Elle nous tourne le dos et s'éloigne d'un pas chancelant sur le sentier qui part de la crique, s'enfonçant sous les arbres.

- Tout va bien, Dan ? demande Vic.

- Ça va... Mais elle ! Elle s'est braquée dès qu'on a abordé le sujet, et à la fin c'est devenu une vraie furie...

- Aucun de nous ne devra garder le pendentif aussi longtemps que Luna.

- C'est clair ! Et il faudra faire attention, si elle reste dans cet état elle va vouloir le récupérer.

- Il est sur le bateau pour l'instant ?

- Oui.

- Bon. Ça vaut mieux.

- Vous pensez qu'elle est partie où ?

- Aucune idée. Je pense qu'elle a besoin d'être un peu seule. Ça ira probablement mieux quand elle reviendra, affirme Camille.

- Elle ne risque pas plutôt de se perdre ?

Un silence suit mon hypothèse.

- Bon, décide Vic. Si elle n'est pas là dans une demi-heure on va la chercher. De toute façon on va devoir rentrer sur le bateau d'ici peu. Faudra trouver une explication pour Maddie et Paul, aussi...

- Effectivement. Pff... elle réagissait vraiment trop bizarrement, soupire Dan.

- C'est la faute de ce pendentif de malheur qui lui a retourné le cerveau, grommelé-je.

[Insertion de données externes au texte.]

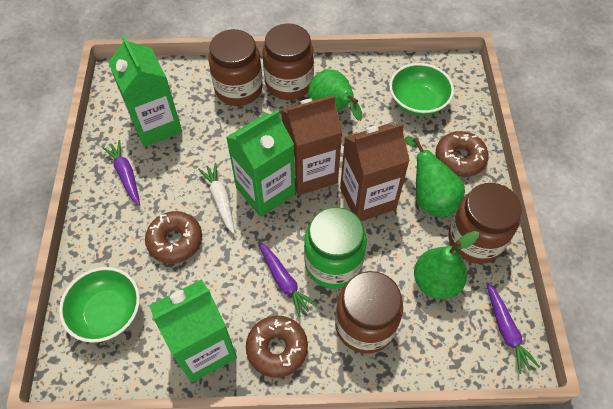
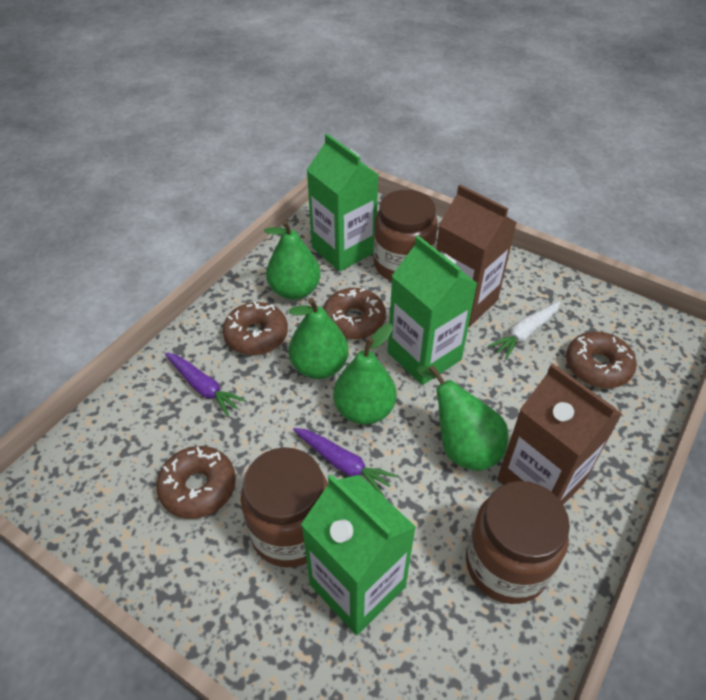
brown donut: 3 -> 4
brown jar: 4 -> 3
green bowl: 2 -> 0
green jar: 1 -> 0
green pear: 3 -> 4
purple carrot: 3 -> 2

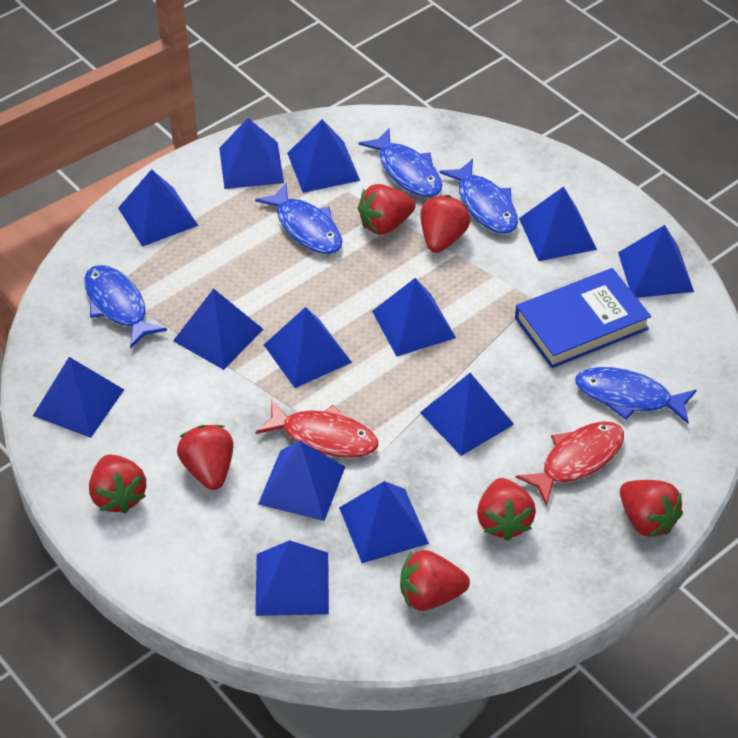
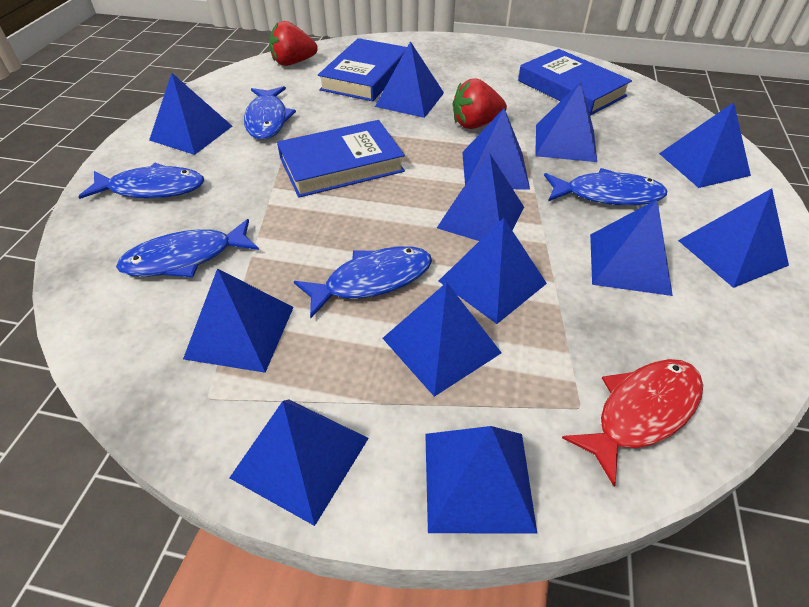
blue book: 1 -> 3
red fish: 2 -> 1
red strawberry: 7 -> 2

- Faut vraiment faire gaffe à ce truc.

Nous nous rasseyons en silence, chacun méditant sur ce qui vient de se passer. Luna... la pauvre est bien plus affectée que nous depuis le début, même en prenant en compte mes pétages de plombs et le traumatisme de Camille et Dan. Elle doit supporter bien plus que nous, probablement à cause de ce médaillon, et malgré ça elle s'est toujours efforcée de faire bonne figure.

Ses cauchemars...

Merde, j'ai totalement oublié de lui parler du cauchemar ! Aussitôt je lance le sujet avec les autres et, sans surprise, nous avons tous vu la même chose. Le temple noir, la foule d'ombre...

Qu'est-ce qui a bien pu provoquer cette évolution des rêves ? Est-ce le temps qui passe, et notre délai qui se réduit ? Ou la distance qui nous sépare d'Éphèse qui s'efface peu à peu ?

Quoi qu'il en soit, dans les deux cas on peut s'attendre à ce que, d'ici notre arrivée, ils empirent encore.